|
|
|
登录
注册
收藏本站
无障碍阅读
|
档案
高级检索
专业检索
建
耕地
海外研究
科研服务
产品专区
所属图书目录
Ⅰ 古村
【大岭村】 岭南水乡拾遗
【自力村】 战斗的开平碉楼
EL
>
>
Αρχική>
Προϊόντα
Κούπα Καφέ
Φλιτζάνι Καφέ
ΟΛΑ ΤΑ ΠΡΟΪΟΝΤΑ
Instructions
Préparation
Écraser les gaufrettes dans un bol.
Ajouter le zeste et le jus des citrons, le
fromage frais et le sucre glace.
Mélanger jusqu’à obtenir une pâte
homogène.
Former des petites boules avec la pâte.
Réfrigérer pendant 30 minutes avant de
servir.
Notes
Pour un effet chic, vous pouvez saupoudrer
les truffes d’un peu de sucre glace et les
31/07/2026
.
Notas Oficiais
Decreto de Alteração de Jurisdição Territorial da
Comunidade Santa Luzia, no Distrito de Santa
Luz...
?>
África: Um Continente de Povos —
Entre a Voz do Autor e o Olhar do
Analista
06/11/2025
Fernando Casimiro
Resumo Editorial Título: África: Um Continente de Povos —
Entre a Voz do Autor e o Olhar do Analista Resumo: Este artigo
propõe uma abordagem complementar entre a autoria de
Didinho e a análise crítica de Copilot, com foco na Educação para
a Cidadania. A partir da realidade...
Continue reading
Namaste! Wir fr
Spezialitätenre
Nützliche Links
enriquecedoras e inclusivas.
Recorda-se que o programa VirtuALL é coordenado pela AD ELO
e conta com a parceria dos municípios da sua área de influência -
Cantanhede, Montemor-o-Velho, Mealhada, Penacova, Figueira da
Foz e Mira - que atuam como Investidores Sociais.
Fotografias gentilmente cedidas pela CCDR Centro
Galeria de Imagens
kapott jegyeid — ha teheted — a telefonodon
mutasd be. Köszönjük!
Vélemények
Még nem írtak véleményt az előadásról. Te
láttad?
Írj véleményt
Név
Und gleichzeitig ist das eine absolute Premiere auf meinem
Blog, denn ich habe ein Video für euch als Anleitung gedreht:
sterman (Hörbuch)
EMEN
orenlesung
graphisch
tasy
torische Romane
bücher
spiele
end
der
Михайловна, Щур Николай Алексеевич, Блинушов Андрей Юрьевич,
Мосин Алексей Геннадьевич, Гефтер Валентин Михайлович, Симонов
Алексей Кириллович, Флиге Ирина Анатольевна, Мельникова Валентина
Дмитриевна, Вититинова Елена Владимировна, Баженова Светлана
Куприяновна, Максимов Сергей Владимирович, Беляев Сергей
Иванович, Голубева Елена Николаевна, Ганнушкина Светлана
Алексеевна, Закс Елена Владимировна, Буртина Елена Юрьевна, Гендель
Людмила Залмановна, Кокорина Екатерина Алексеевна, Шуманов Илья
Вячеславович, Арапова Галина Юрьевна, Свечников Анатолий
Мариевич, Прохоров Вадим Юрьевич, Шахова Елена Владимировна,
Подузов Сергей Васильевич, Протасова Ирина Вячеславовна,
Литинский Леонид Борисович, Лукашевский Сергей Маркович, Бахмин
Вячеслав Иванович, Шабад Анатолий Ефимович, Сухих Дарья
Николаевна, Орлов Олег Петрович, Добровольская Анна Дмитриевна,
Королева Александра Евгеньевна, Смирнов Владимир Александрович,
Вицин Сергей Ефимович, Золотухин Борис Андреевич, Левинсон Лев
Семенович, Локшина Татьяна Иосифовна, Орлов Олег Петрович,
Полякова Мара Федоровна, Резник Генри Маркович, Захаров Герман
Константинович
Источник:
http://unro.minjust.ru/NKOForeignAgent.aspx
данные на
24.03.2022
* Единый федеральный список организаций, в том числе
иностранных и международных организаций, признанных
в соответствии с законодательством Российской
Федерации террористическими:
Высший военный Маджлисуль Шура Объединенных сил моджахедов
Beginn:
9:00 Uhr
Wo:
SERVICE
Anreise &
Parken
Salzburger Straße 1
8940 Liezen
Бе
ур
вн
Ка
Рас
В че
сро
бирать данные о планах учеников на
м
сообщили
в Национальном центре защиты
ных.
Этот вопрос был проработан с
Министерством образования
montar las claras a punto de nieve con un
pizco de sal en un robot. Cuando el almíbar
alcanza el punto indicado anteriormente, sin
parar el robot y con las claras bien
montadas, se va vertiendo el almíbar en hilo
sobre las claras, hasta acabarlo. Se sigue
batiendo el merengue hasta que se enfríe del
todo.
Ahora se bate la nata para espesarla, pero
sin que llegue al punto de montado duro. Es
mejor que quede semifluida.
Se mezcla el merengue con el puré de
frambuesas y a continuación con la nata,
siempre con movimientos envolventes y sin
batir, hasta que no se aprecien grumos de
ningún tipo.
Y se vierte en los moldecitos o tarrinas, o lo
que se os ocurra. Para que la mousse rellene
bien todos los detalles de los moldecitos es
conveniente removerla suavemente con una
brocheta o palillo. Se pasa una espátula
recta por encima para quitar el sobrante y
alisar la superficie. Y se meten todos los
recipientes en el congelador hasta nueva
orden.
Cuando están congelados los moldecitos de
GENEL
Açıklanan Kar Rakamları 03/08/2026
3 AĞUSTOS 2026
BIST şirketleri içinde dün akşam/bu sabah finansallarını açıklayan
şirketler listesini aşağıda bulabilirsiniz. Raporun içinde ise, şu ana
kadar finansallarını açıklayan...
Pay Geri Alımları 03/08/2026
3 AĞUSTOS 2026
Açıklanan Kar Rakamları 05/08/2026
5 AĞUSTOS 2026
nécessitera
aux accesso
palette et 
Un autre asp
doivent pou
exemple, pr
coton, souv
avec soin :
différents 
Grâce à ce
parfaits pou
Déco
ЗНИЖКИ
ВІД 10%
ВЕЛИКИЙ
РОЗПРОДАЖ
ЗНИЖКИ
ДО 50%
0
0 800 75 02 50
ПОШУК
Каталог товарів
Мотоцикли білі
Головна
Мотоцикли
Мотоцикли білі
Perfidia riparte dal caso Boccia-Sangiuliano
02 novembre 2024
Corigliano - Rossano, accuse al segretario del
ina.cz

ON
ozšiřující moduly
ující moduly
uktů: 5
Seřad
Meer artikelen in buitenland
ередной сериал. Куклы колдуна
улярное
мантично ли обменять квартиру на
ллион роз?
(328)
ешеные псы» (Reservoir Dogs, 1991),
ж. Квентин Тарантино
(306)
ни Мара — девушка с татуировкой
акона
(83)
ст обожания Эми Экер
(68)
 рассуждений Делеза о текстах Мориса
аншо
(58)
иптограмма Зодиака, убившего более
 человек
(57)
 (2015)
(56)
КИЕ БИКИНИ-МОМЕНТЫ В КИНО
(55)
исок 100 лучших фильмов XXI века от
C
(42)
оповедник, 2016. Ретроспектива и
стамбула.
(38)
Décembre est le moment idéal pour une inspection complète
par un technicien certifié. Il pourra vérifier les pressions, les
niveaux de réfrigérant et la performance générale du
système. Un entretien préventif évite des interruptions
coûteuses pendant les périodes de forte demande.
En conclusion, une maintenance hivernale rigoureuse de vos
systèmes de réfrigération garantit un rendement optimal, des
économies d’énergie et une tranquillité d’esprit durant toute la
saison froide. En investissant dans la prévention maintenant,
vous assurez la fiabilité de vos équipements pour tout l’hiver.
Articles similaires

**The problem:** Write out the lines of every record above again, swapping "Continue reading" for "Read more" and leaving everything else the same.

**Output:**
|
|
|
登录
注册
收藏本站
无障碍阅读
|
档案
高级检索
专业检索
建
耕地
海外研究
科研服务
产品专区
所属图书目录
Ⅰ 古村
【大岭村】 岭南水乡拾遗
【自力村】 战斗的开平碉楼
EL
>
>
Αρχική>
Προϊόντα
Κούπα Καφέ
Φλιτζάνι Καφέ
ΟΛΑ ΤΑ ΠΡΟΪΟΝΤΑ
Instructions
Préparation
Écraser les gaufrettes dans un bol.
Ajouter le zeste et le jus des citrons, le
fromage frais et le sucre glace.
Mélanger jusqu’à obtenir une pâte
homogène.
Former des petites boules avec la pâte.
Réfrigérer pendant 30 minutes avant de
servir.
Notes
Pour un effet chic, vous pouvez saupoudrer
les truffes d’un peu de sucre glace et les
31/07/2026
.
Notas Oficiais
Decreto de Alteração de Jurisdição Territorial da
Comunidade Santa Luzia, no Distrito de Santa
Luz...
?>
África: Um Continente de Povos —
Entre a Voz do Autor e o Olhar do
Analista
06/11/2025
Fernando Casimiro
Resumo Editorial Título: África: Um Continente de Povos —
Entre a Voz do Autor e o Olhar do Analista Resumo: Este artigo
propõe uma abordagem complementar entre a autoria de
Didinho e a análise crítica de Copilot, com foco na Educação para
a Cidadania. A partir da realidade...
Read more
Namaste! Wir fr
Spezialitätenre
Nützliche Links
enriquecedoras e inclusivas.
Recorda-se que o programa VirtuALL é coordenado pela AD ELO
e conta com a parceria dos municípios da sua área de influência -
Cantanhede, Montemor-o-Velho, Mealhada, Penacova, Figueira da
Foz e Mira - que atuam como Investidores Sociais.
Fotografias gentilmente cedidas pela CCDR Centro
Galeria de Imagens
kapott jegyeid — ha teheted — a telefonodon
mutasd be. Köszönjük!
Vélemények
Még nem írtak véleményt az előadásról. Te
láttad?
Írj véleményt
Név
Und gleichzeitig ist das eine absolute Premiere auf meinem
Blog, denn ich habe ein Video für euch als Anleitung gedreht:
sterman (Hörbuch)
EMEN
orenlesung
graphisch
tasy
torische Romane
bücher
spiele
end
der
Михайловна, Щур Николай Алексеевич, Блинушов Андрей Юрьевич,
Мосин Алексей Геннадьевич, Гефтер Валентин Михайлович, Симонов
Алексей Кириллович, Флиге Ирина Анатольевна, Мельникова Валентина
Дмитриевна, Вититинова Елена Владимировна, Баженова Светлана
Куприяновна, Максимов Сергей Владимирович, Беляев Сергей
Иванович, Голубева Елена Николаевна, Ганнушкина Светлана
Алексеевна, Закс Елена Владимировна, Буртина Елена Юрьевна, Гендель
Людмила Залмановна, Кокорина Екатерина Алексеевна, Шуманов Илья
Вячеславович, Арапова Галина Юрьевна, Свечников Анатолий
Мариевич, Прохоров Вадим Юрьевич, Шахова Елена Владимировна,
Подузов Сергей Васильевич, Протасова Ирина Вячеславовна,
Литинский Леонид Борисович, Лукашевский Сергей Маркович, Бахмин
Вячеслав Иванович, Шабад Анатолий Ефимович, Сухих Дарья
Николаевна, Орлов Олег Петрович, Добровольская Анна Дмитриевна,
Королева Александра Евгеньевна, Смирнов Владимир Александрович,
Вицин Сергей Ефимович, Золотухин Борис Андреевич, Левинсон Лев
Семенович, Локшина Татьяна Иосифовна, Орлов Олег Петрович,
Полякова Мара Федоровна, Резник Генри Маркович, Захаров Герман
Константинович
Источник:
http://unro.minjust.ru/NKOForeignAgent.aspx
данные на
24.03.2022
* Единый федеральный список организаций, в том числе
иностранных и международных организаций, признанных
в соответствии с законодательством Российской
Федерации террористическими:
Высший военный Маджлисуль Шура Объединенных сил моджахедов
Beginn:
9:00 Uhr
Wo:
SERVICE
Anreise &
Parken
Salzburger Straße 1
8940 Liezen
Бе
ур
вн
Ка
Рас
В че
сро
бирать данные о планах учеников на
м
сообщили
в Национальном центре защиты
ных.
Этот вопрос был проработан с
Министерством образования
montar las claras a punto de nieve con un
pizco de sal en un robot. Cuando el almíbar
alcanza el punto indicado anteriormente, sin
parar el robot y con las claras bien
montadas, se va vertiendo el almíbar en hilo
sobre las claras, hasta acabarlo. Se sigue
batiendo el merengue hasta que se enfríe del
todo.
Ahora se bate la nata para espesarla, pero
sin que llegue al punto de montado duro. Es
mejor que quede semifluida.
Se mezcla el merengue con el puré de
frambuesas y a continuación con la nata,
siempre con movimientos envolventes y sin
batir, hasta que no se aprecien grumos de
ningún tipo.
Y se vierte en los moldecitos o tarrinas, o lo
que se os ocurra. Para que la mousse rellene
bien todos los detalles de los moldecitos es
conveniente removerla suavemente con una
brocheta o palillo. Se pasa una espátula
recta por encima para quitar el sobrante y
alisar la superficie. Y se meten todos los
recipientes en el congelador hasta nueva
orden.
Cuando están congelados los moldecitos de
GENEL
Açıklanan Kar Rakamları 03/08/2026
3 AĞUSTOS 2026
BIST şirketleri içinde dün akşam/bu sabah finansallarını açıklayan
şirketler listesini aşağıda bulabilirsiniz. Raporun içinde ise, şu ana
kadar finansallarını açıklayan...
Pay Geri Alımları 03/08/2026
3 AĞUSTOS 2026
Açıklanan Kar Rakamları 05/08/2026
5 AĞUSTOS 2026
nécessitera
aux accesso
palette et 
Un autre asp
doivent pou
exemple, pr
coton, souv
avec soin :
différents 
Grâce à ce
parfaits pou
Déco
ЗНИЖКИ
ВІД 10%
ВЕЛИКИЙ
РОЗПРОДАЖ
ЗНИЖКИ
ДО 50%
0
0 800 75 02 50
ПОШУК
Каталог товарів
Мотоцикли білі
Головна
Мотоцикли
Мотоцикли білі
Perfidia riparte dal caso Boccia-Sangiuliano
02 novembre 2024
Corigliano - Rossano, accuse al segretario del
ina.cz

ON
ozšiřující moduly
ující moduly
uktů: 5
Seřad
Meer artikelen in buitenland
ередной сериал. Куклы колдуна
улярное
мантично ли обменять квартиру на
ллион роз?
(328)
ешеные псы» (Reservoir Dogs, 1991),
ж. Квентин Тарантино
(306)
ни Мара — девушка с татуировкой
акона
(83)
ст обожания Эми Экер
(68)
 рассуждений Делеза о текстах Мориса
аншо
(58)
иптограмма Зодиака, убившего более
 человек
(57)
 (2015)
(56)
КИЕ БИКИНИ-МОМЕНТЫ В КИНО
(55)
исок 100 лучших фильмов XXI века от
C
(42)
оповедник, 2016. Ретроспектива и
стамбула.
(38)
Décembre est le moment idéal pour une inspection complète
par un technicien certifié. Il pourra vérifier les pressions, les
niveaux de réfrigérant et la performance générale du
système. Un entretien préventif évite des interruptions
coûteuses pendant les périodes de forte demande.
En conclusion, une maintenance hivernale rigoureuse de vos
systèmes de réfrigération garantit un rendement optimal, des
économies d’énergie et une tranquillité d’esprit durant toute la
saison froide. En investissant dans la prévention maintenant,
vous assurez la fiabilité de vos équipements pour tout l’hiver.
Articles similaires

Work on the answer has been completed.